_Your goal_:
Please print every one of the rows below, reproducing each line word for word.

#### Rows

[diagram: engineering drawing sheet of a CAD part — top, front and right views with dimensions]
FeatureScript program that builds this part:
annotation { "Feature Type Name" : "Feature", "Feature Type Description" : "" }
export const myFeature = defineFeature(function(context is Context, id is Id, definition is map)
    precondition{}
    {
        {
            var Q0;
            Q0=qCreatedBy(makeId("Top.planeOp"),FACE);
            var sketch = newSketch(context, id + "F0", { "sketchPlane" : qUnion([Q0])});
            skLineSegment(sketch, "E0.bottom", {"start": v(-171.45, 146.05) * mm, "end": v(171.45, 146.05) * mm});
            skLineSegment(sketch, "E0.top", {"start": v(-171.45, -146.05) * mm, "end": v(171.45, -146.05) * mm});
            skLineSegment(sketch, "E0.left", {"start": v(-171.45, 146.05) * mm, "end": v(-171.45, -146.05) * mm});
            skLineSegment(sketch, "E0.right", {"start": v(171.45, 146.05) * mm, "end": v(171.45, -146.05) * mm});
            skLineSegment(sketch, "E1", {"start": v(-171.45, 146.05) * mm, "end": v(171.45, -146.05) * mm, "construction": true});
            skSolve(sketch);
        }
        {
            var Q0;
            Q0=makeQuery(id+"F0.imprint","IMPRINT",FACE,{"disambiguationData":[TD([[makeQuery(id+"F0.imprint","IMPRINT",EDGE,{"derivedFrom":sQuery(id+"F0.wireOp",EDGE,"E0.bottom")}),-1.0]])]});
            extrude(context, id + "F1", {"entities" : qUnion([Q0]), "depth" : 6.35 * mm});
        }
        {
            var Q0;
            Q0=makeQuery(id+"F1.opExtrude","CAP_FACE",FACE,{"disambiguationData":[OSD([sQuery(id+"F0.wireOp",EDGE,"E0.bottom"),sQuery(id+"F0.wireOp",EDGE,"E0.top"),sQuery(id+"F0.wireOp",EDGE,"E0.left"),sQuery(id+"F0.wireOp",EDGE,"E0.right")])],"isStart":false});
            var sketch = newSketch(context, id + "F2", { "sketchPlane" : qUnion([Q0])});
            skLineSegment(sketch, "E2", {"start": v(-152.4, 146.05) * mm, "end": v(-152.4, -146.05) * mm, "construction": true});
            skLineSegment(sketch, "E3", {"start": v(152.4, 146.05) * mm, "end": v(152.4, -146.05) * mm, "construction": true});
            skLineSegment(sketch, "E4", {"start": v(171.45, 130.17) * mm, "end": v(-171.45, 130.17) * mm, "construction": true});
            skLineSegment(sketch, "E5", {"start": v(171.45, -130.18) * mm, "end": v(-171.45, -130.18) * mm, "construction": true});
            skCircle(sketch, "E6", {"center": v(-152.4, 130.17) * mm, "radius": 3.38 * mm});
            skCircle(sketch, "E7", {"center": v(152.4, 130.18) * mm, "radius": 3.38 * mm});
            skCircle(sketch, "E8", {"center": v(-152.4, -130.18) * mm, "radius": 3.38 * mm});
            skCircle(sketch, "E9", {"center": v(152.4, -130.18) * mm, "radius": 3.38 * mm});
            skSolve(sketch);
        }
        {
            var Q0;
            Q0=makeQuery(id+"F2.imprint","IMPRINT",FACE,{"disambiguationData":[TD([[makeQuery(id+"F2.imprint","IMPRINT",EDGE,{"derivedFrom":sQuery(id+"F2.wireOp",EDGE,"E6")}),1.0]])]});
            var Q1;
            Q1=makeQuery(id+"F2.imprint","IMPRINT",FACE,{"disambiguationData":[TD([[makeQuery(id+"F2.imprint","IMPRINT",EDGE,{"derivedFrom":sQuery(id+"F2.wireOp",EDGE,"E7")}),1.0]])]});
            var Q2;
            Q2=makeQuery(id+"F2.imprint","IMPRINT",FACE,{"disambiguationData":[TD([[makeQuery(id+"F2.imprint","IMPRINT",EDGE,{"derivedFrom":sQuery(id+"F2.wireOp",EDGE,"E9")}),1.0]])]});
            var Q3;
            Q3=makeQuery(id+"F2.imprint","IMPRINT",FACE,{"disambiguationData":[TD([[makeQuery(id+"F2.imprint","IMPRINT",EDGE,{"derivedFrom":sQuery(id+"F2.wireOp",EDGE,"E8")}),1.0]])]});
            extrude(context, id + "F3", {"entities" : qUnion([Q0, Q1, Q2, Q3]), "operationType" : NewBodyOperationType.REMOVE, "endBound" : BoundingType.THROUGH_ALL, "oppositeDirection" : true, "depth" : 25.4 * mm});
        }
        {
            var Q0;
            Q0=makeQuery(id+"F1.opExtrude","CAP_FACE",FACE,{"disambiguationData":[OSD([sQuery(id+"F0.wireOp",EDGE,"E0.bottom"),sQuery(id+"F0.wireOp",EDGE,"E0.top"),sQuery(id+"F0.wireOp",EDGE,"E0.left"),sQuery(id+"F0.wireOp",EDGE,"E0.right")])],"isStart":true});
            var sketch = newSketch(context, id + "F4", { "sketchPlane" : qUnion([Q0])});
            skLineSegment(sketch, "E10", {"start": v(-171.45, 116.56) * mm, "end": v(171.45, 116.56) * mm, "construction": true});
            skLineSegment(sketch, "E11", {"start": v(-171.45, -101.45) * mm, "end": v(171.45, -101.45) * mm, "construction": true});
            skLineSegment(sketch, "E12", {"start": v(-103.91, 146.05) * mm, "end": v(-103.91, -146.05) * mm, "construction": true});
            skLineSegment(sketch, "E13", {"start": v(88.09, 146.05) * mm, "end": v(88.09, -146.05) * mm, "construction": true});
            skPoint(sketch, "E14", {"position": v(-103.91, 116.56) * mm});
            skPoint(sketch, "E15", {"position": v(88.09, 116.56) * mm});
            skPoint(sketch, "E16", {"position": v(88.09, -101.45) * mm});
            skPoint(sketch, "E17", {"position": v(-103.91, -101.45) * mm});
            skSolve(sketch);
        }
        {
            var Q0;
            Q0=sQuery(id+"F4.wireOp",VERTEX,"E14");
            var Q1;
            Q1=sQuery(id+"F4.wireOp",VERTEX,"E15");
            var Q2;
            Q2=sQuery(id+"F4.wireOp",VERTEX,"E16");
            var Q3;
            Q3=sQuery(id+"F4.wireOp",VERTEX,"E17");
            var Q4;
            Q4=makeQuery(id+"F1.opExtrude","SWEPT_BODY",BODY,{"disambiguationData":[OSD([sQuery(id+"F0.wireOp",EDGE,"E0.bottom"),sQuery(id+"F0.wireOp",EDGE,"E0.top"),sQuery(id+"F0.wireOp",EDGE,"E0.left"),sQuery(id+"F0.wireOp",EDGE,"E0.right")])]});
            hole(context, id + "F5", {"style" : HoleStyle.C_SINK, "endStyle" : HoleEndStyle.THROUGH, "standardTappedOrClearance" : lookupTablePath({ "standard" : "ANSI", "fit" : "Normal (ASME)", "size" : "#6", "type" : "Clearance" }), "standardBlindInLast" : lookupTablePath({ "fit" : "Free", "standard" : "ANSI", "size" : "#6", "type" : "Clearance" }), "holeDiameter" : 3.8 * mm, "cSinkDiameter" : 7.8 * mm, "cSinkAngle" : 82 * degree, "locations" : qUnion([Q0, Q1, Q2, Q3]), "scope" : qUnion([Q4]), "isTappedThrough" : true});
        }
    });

########

_Expected answer_:
[diagram: engineering drawing sheet of a CAD part — top, front and right views with dimensions]
FeatureScript program that builds this part:
annotation { "Feature Type Name" : "Feature", "Feature Type Description" : "" }
export const myFeature = defineFeature(function(context is Context, id is Id, definition is map)
    precondition{}
    {
        {
            var Q0;
            Q0=qCreatedBy(makeId("Top.planeOp"),FACE);
            var sketch = newSketch(context, id + "F0", { "sketchPlane" : qUnion([Q0])});
            skLineSegment(sketch, "E0.bottom", {"start": v(-171.45, 146.05) * mm, "end": v(171.45, 146.05) * mm});
            skLineSegment(sketch, "E0.top", {"start": v(-171.45, -146.05) * mm, "end": v(171.45, -146.05) * mm});
            skLineSegment(sketch, "E0.left", {"start": v(-171.45, 146.05) * mm, "end": v(-171.45, -146.05) * mm});
            skLineSegment(sketch, "E0.right", {"start": v(171.45, 146.05) * mm, "end": v(171.45, -146.05) * mm});
            skLineSegment(sketch, "E1", {"start": v(-171.45, 146.05) * mm, "end": v(171.45, -146.05) * mm, "construction": true});
            skSolve(sketch);
        }
        {
            var Q0;
            Q0=makeQuery(id+"F0.imprint","IMPRINT",FACE,{"disambiguationData":[TD([[makeQuery(id+"F0.imprint","IMPRINT",EDGE,{"derivedFrom":sQuery(id+"F0.wireOp",EDGE,"E0.bottom")}),-1.0]])]});
            extrude(context, id + "F1", {"entities" : qUnion([Q0]), "depth" : 6.35 * mm});
        }
        {
            var Q0;
            Q0=makeQuery(id+"F1.opExtrude","CAP_FACE",FACE,{"disambiguationData":[OSD([sQuery(id+"F0.wireOp",EDGE,"E0.bottom"),sQuery(id+"F0.wireOp",EDGE,"E0.top"),sQuery(id+"F0.wireOp",EDGE,"E0.left"),sQuery(id+"F0.wireOp",EDGE,"E0.right")])],"isStart":false});
            var sketch = newSketch(context, id + "F2", { "sketchPlane" : qUnion([Q0])});
            skLineSegment(sketch, "E2", {"start": v(-152.4, 146.05) * mm, "end": v(-152.4, -146.05) * mm, "construction": true});
            skLineSegment(sketch, "E3", {"start": v(152.4, 146.05) * mm, "end": v(152.4, -146.05) * mm, "construction": true});
            skLineSegment(sketch, "E4", {"start": v(171.45, 130.17) * mm, "end": v(-171.45, 130.17) * mm, "construction": true});
            skLineSegment(sketch, "E5", {"start": v(171.45, -130.18) * mm, "end": v(-171.45, -130.18) * mm, "construction": true});
            skCircle(sketch, "E6", {"center": v(-152.4, 130.17) * mm, "radius": 3.38 * mm});
            skCircle(sketch, "E7", {"center": v(152.4, 130.18) * mm, "radius": 3.38 * mm});
            skCircle(sketch, "E8", {"center": v(-152.4, -130.18) * mm, "radius": 3.38 * mm});
            skCircle(sketch, "E9", {"center": v(152.4, -130.18) * mm, "radius": 3.38 * mm});
            skSolve(sketch);
        }
        {
            var Q0;
            Q0=makeQuery(id+"F2.imprint","IMPRINT",FACE,{"disambiguationData":[TD([[makeQuery(id+"F2.imprint","IMPRINT",EDGE,{"derivedFrom":sQuery(id+"F2.wireOp",EDGE,"E6")}),1.0]])]});
            var Q1;
            Q1=makeQuery(id+"F2.imprint","IMPRINT",FACE,{"disambiguationData":[TD([[makeQuery(id+"F2.imprint","IMPRINT",EDGE,{"derivedFrom":sQuery(id+"F2.wireOp",EDGE,"E7")}),1.0]])]});
            var Q2;
            Q2=makeQuery(id+"F2.imprint","IMPRINT",FACE,{"disambiguationData":[TD([[makeQuery(id+"F2.imprint","IMPRINT",EDGE,{"derivedFrom":sQuery(id+"F2.wireOp",EDGE,"E9")}),1.0]])]});
            var Q3;
            Q3=makeQuery(id+"F2.imprint","IMPRINT",FACE,{"disambiguationData":[TD([[makeQuery(id+"F2.imprint","IMPRINT",EDGE,{"derivedFrom":sQuery(id+"F2.wireOp",EDGE,"E8")}),1.0]])]});
            extrude(context, id + "F3", {"entities" : qUnion([Q0, Q1, Q2, Q3]), "operationType" : NewBodyOperationType.REMOVE, "endBound" : BoundingType.THROUGH_ALL, "oppositeDirection" : true, "depth" : 25.4 * mm});
        }
        {
            var Q0;
            Q0=makeQuery(id+"F1.opExtrude","CAP_FACE",FACE,{"disambiguationData":[OSD([sQuery(id+"F0.wireOp",EDGE,"E0.bottom"),sQuery(id+"F0.wireOp",EDGE,"E0.top"),sQuery(id+"F0.wireOp",EDGE,"E0.left"),sQuery(id+"F0.wireOp",EDGE,"E0.right")])],"isStart":true});
            var sketch = newSketch(context, id + "F4", { "sketchPlane" : qUnion([Q0])});
            skLineSegment(sketch, "E10", {"start": v(-171.45, 116.56) * mm, "end": v(171.45, 116.56) * mm, "construction": true});
            skLineSegment(sketch, "E11", {"start": v(-171.45, -101.45) * mm, "end": v(171.45, -101.45) * mm, "construction": true});
            skLineSegment(sketch, "E12", {"start": v(-103.91, 146.05) * mm, "end": v(-103.91, -146.05) * mm, "construction": true});
            skLineSegment(sketch, "E13", {"start": v(88.09, 146.05) * mm, "end": v(88.09, -146.05) * mm, "construction": true});
            skPoint(sketch, "E14", {"position": v(-103.91, 116.56) * mm});
            skPoint(sketch, "E15", {"position": v(88.09, 116.56) * mm});
            skPoint(sketch, "E16", {"position": v(88.09, -101.45) * mm});
            skPoint(sketch, "E17", {"position": v(-103.91, -101.45) * mm});
            skSolve(sketch);
        }
        {
            var Q0;
            Q0=sQuery(id+"F4.wireOp",VERTEX,"E14");
            var Q1;
            Q1=sQuery(id+"F4.wireOp",VERTEX,"E15");
            var Q2;
            Q2=sQuery(id+"F4.wireOp",VERTEX,"E16");
            var Q3;
            Q3=sQuery(id+"F4.wireOp",VERTEX,"E17");
            var Q4;
            Q4=makeQuery(id+"F1.opExtrude","SWEPT_BODY",BODY,{"disambiguationData":[OSD([sQuery(id+"F0.wireOp",EDGE,"E0.bottom"),sQuery(id+"F0.wireOp",EDGE,"E0.top"),sQuery(id+"F0.wireOp",EDGE,"E0.left"),sQuery(id+"F0.wireOp",EDGE,"E0.right")])]});
            hole(context, id + "F5", {"style" : HoleStyle.C_SINK, "endStyle" : HoleEndStyle.THROUGH, "standardTappedOrClearance" : lookupTablePath({ "standard" : "ANSI", "fit" : "Normal (ASME)", "size" : "#6", "type" : "Clearance" }), "standardBlindInLast" : lookupTablePath({ "fit" : "Free", "standard" : "ANSI", "size" : "#6", "type" : "Clearance" }), "holeDiameter" : 3.8 * mm, "cSinkDiameter" : 7.8 * mm, "cSinkAngle" : 82 * degree, "locations" : qUnion([Q0, Q1, Q2, Q3]), "scope" : qUnion([Q4]), "isTappedThrough" : true});
        }
    });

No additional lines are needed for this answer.